I don’t smoke anymore but I do vape. Sometimes I do wish my teeth were whiter. But my oral health is pretty perfect. I don’t have any decay, cavities or toothache.
Brushing your teeth twice a day is overrated and I only have to smile to show I’m proof of that.
A dentist's verdict
Dental surgeon Guy Barwell at The Implant Centre says:
“It’s absurd in this day and age for someone not to want to brush their teeth for a number of reasons.
For a start daily brushing and cleaning between your teeth is important because it removes plaque.

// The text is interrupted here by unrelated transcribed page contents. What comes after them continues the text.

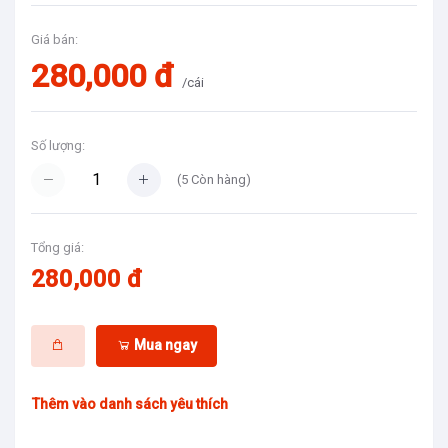
Giá bán:
280,000 đ
/cái
Số lượng:
(
5
Còn hàng)
Tổng giá:
280,000 đ
Mua ngay
Thêm vào danh sách yêu thích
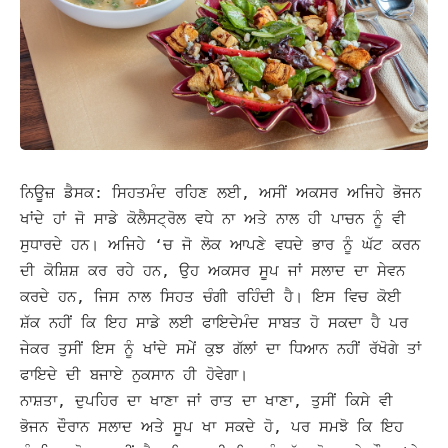
ਨਿਊਜ਼ ਡੈਸਕ: ਸਿਹਤਮੰਦ ਰਹਿਣ ਲਈ, ਅਸੀਂ ਅਕਸਰ ਅਜਿਹੇ ਭੋਜਨ
ਖਾਂਦੇ ਹਾਂ ਜੋ ਸਾਡੇ ਕੋਲੈਸਟ੍ਰੋਲ ਵਧੇ ਨਾ ਅਤੇ ਨਾਲ ਹੀ ਪਾਚਨ ਨੂੰ ਵੀ
ਸੁਧਾਰਦੇ ਹਨ। ਅਜਿਹੇ ‘ਚ ਜੋ ਲੋਕ ਆਪਣੇ ਵਧਦੇ ਭਾਰ ਨੂੰ ਘੱਟ ਕਰਨ
ਦੀ ਕੋਸ਼ਿਸ਼ ਕਰ ਰਹੇ ਹਨ, ਉਹ ਅਕਸਰ ਸੂਪ ਜਾਂ ਸਲਾਦ ਦਾ ਸੇਵਨ
ਕਰਦੇ ਹਨ, ਜਿਸ ਨਾਲ ਸਿਹਤ ਚੰਗੀ ਰਹਿੰਦੀ ਹੈ।
ਇਸ ਵਿਚ ਕੋਈ
ਸ਼ੱਕ ਨਹੀਂ ਕਿ ਇਹ ਸਾਡੇ ਲਈ ਫਾਇਦੇਮੰਦ ਸਾਬਤ ਹੋ ਸਕਦਾ ਹੈ ਪਰ
ਜੇਕਰ ਤੁਸੀਂ ਇਸ ਨੂੰ ਖਾਂਦੇ ਸਮੇਂ ਕੁਝ ਗੱਲਾਂ ਦਾ ਧਿਆਨ ਨਹੀਂ ਰੱਖੋਗੇ ਤਾਂ
ਫਾਇਦੇ ਦੀ ਬਜਾਏ ਨੁਕਸਾਨ ਹੀ ਹੋਵੇਗਾ।
ਨਾਸ਼ਤਾ, ਦੁਪਹਿਰ ਦਾ ਖਾਣਾ ਜਾਂ ਰਾਤ ਦਾ ਖਾਣਾ, ਤੁਸੀਂ ਕਿਸੇ ਵੀ
ਭੋਜਨ ਦੌਰਾਨ ਸਲਾਦ ਅਤੇ ਸੂਪ ਖਾ ਸਕਦੇ ਹੋ, ਪਰ ਸਮਝੋ ਕਿ ਇਹ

If the plaque isn't removed, it continues to build up and causes tooth decay and gum disease.
We’ve seen cases of individuals with such severe cases they've needed a number of teeth or all their teeth removed and replaced with implants and dentures.
I’m amazed that this woman who hasn’t brushed her teeth in 10 years is yet to suffer from cavities, gum disease, bad breath or all three as it’s an accident waiting to happen.
It’s only a matter of time before the damage of failing to brush her teeth twice a day and flossing regularly will become apparent in the dentist’s chair.
There are some foods which help keep plaque at bay and rinsing our mouths with water also helps, but these don't do the job of proper brushing with toothpaste containing fluoride which fights plaque.
These ladies might think their teeth and mouths are ok, but they need to know bacteria in the mouth that isn't brushed away can also push immune systems into overdrive and cause a number of problems in other parts of the body, such as bacteria under the gum line causing infections."